The Court of Appeals' seven judges unanimously approved the changes, which will be effective July 1. The changes mark the latest development in a growing push nationwide to keep cash bail alone from incarcerating the poor. They were approved after the court heard hours of testimony last month on revisions proposed by the state judiciary's Standing Committee on Rules and Practice and Procedure.
    
"You need to look at what the defendant's situation is, what his or her risks really are and attempt to fashion an ability to release on the least onerous conditions possibility," said Alan Wilner, a retired Court of Appeals judge who now serves as chairman of the committee.
    
Supporters of abolishing cash bail requirements argue that many poor defendants languish in jail for minor offenses while wealthy suspects accused of serious crimes can often post bail while awaiting trial. Cities in Alabama, Kansas, Missouri, Mississippi and Louisiana have ended cash bail because of lawsuits filed by Equal Justice Under Law, a Washington D.C.-based legal aid group, the group says.
    
The changes in Maryland don't entirely eliminate the use of bail. Judicial officers can still set bail, so long as the arrestee can afford it. The changes also contain provisions to detain defendants who pose a danger to the community.
    
In October, Maryland Attorney General Brian Frosh urged the committee to ensure that judicial officers consider an individual's ability to pay bail, and not set financial conditions solely for the purpose of detaining a defendant.

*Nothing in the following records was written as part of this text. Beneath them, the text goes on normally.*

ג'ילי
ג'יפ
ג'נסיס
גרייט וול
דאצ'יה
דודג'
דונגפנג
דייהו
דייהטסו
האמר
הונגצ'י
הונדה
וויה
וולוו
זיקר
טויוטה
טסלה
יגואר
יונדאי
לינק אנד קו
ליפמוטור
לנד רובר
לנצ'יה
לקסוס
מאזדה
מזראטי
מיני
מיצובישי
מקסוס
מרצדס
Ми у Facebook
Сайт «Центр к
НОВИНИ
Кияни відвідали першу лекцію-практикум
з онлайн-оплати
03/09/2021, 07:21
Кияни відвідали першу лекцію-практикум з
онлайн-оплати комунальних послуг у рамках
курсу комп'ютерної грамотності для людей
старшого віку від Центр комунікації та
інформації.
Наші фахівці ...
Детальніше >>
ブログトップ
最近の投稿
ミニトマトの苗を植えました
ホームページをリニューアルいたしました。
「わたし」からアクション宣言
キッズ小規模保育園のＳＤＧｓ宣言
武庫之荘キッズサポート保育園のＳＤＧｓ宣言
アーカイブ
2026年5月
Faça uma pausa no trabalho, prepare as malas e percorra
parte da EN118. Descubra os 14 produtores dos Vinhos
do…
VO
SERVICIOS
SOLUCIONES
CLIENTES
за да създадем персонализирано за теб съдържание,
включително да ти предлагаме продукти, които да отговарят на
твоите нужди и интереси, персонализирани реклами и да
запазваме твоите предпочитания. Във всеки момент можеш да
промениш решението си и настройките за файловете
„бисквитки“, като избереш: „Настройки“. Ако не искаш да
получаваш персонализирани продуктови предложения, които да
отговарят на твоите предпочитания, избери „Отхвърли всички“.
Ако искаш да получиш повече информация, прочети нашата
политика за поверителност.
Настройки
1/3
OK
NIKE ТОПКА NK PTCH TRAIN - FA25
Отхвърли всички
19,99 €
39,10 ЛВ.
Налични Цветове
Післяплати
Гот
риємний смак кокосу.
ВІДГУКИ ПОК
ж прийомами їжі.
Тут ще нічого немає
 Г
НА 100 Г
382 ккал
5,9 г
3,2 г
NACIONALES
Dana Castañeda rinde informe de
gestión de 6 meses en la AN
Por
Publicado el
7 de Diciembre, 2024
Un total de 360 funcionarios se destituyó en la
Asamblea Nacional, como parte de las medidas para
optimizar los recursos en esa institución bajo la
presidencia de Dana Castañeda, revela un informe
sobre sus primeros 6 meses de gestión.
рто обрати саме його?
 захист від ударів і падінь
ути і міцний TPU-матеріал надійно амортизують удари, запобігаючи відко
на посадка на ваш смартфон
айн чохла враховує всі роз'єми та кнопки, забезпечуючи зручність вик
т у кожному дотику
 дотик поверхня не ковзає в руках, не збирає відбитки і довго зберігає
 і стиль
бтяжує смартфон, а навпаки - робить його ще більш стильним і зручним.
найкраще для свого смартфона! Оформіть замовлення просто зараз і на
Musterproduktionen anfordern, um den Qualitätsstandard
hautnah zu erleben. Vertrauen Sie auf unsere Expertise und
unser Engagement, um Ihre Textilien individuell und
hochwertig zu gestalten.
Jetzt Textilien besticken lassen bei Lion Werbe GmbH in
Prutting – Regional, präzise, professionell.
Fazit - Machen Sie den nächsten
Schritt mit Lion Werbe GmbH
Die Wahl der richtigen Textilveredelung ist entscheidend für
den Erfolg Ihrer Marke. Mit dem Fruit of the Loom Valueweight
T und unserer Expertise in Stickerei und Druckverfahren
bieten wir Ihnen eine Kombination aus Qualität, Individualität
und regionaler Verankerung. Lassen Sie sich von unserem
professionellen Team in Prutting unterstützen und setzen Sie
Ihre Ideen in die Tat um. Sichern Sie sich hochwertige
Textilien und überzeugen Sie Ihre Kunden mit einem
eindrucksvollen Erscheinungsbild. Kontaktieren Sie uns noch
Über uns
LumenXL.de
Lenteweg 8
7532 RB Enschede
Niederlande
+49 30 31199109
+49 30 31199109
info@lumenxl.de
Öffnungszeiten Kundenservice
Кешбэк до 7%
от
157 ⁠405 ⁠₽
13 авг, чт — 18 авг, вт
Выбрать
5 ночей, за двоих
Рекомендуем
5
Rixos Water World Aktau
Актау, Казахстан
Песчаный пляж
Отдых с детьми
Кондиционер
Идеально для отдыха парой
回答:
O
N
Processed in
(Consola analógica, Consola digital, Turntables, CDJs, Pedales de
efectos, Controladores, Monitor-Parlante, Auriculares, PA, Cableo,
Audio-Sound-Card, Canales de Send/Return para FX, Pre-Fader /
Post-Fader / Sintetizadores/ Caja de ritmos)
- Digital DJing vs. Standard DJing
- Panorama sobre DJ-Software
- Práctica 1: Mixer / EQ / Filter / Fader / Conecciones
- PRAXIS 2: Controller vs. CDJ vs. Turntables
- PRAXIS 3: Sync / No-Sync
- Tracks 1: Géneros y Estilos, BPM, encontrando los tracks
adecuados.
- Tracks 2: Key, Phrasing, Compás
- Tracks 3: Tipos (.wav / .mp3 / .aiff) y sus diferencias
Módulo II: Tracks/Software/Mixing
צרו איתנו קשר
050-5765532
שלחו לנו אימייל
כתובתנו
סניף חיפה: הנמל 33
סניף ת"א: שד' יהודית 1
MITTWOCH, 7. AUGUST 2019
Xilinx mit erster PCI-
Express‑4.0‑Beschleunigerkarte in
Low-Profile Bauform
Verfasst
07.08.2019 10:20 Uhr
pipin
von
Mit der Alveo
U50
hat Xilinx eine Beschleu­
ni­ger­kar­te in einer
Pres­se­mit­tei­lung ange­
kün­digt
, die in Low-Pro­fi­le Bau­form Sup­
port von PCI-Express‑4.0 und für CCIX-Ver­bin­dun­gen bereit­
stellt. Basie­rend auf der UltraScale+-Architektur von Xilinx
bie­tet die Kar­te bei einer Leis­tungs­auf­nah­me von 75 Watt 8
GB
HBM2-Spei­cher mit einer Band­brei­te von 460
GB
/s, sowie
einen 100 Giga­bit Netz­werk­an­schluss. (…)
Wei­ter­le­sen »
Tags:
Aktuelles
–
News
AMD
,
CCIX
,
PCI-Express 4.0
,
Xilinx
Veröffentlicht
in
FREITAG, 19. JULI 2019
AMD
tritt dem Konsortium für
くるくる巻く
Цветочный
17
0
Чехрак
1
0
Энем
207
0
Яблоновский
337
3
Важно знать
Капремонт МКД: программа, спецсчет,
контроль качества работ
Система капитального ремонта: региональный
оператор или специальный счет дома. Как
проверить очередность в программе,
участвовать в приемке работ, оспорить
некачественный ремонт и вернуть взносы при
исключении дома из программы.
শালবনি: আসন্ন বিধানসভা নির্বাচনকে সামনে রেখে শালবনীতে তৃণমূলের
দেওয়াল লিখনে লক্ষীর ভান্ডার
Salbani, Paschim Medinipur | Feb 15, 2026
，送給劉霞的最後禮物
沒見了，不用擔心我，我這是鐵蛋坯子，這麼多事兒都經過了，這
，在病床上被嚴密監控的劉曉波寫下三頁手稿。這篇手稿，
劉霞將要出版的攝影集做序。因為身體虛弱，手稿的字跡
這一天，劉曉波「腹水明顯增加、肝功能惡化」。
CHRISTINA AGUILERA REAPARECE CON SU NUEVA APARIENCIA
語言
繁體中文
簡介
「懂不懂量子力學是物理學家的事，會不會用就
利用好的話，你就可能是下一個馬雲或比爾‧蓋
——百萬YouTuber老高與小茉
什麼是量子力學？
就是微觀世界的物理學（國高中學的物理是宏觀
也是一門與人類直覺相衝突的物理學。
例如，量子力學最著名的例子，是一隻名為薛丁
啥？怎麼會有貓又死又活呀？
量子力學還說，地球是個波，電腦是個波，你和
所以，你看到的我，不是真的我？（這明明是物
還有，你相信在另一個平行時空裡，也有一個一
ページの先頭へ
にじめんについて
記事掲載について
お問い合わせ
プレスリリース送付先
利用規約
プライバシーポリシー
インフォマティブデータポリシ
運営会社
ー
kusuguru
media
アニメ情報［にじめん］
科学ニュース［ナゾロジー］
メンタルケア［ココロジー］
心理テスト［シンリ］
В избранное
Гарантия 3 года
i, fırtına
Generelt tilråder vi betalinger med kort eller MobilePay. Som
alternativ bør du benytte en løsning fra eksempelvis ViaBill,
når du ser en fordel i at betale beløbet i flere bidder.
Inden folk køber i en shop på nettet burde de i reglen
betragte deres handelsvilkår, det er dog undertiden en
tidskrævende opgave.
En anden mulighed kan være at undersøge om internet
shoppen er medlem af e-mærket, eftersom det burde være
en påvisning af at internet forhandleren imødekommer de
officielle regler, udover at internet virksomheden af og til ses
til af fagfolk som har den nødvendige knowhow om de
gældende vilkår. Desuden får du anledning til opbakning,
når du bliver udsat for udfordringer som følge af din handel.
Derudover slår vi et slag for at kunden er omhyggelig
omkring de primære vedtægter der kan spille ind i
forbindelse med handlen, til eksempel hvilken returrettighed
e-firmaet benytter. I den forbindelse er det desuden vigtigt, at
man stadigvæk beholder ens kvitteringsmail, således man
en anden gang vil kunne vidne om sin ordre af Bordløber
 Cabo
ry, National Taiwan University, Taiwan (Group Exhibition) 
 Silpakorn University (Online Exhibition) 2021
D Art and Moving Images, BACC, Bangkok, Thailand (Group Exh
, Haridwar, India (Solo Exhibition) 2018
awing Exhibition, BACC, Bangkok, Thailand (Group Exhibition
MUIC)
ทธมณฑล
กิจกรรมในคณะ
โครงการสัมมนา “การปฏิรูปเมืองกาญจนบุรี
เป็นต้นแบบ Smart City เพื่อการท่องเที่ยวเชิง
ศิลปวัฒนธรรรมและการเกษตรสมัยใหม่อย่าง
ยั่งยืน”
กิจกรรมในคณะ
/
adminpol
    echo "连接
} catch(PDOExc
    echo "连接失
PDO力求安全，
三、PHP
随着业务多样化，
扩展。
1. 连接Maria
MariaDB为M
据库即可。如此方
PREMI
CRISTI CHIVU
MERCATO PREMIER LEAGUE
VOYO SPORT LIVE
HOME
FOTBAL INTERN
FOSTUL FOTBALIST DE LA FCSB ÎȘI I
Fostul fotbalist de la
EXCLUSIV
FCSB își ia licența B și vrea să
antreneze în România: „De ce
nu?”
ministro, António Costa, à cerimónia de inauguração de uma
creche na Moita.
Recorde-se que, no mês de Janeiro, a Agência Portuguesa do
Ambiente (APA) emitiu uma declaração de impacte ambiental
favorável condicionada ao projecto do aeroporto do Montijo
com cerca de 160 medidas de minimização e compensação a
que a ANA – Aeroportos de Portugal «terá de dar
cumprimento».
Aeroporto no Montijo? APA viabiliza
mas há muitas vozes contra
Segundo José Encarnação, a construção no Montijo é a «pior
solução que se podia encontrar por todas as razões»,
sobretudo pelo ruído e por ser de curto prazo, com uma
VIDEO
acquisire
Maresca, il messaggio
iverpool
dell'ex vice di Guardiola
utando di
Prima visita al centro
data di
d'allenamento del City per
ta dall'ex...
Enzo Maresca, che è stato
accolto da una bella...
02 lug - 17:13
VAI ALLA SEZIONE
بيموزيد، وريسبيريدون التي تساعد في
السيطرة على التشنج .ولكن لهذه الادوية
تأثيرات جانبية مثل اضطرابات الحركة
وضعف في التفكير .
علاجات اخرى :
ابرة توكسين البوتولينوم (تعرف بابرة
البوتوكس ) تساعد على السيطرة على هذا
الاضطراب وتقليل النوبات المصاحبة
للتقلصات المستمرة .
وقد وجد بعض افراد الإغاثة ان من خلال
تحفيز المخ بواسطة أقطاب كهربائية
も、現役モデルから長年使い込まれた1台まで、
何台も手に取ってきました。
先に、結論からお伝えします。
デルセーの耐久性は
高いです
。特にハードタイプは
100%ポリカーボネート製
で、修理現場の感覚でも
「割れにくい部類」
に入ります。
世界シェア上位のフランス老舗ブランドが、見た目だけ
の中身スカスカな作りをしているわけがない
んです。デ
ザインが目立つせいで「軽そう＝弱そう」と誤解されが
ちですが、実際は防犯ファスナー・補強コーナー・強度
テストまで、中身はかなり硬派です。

The attorney general's office had concluded the state's current pretrial bail system was likely unconstitutional, because people are incarcerated for inability to post bail.
    
The rules change comes after legislation to reform the state's bail system has been introduced for years but failed to pass in the General Assembly.
    
Wilner characterized the court decision as a milestone - in the sense that nothing has been done for years.
    
He also said, "To close the circle and to really make a real difference the legislature does need to step up and provide for what people are calling robust pretrial release service centers throughout the state to do risk assessments and to provide monitoring ... so that judicial officers can feel more comfortable releasing people, if they're going to be monitored."
    
He said he's hopeful the legislature will now take up more comprehensive reform.
    
"It is a work in progress and the important thing is that we got started," Wilner said. "We've moved off of where we were at least to second base and maybe coming around to third."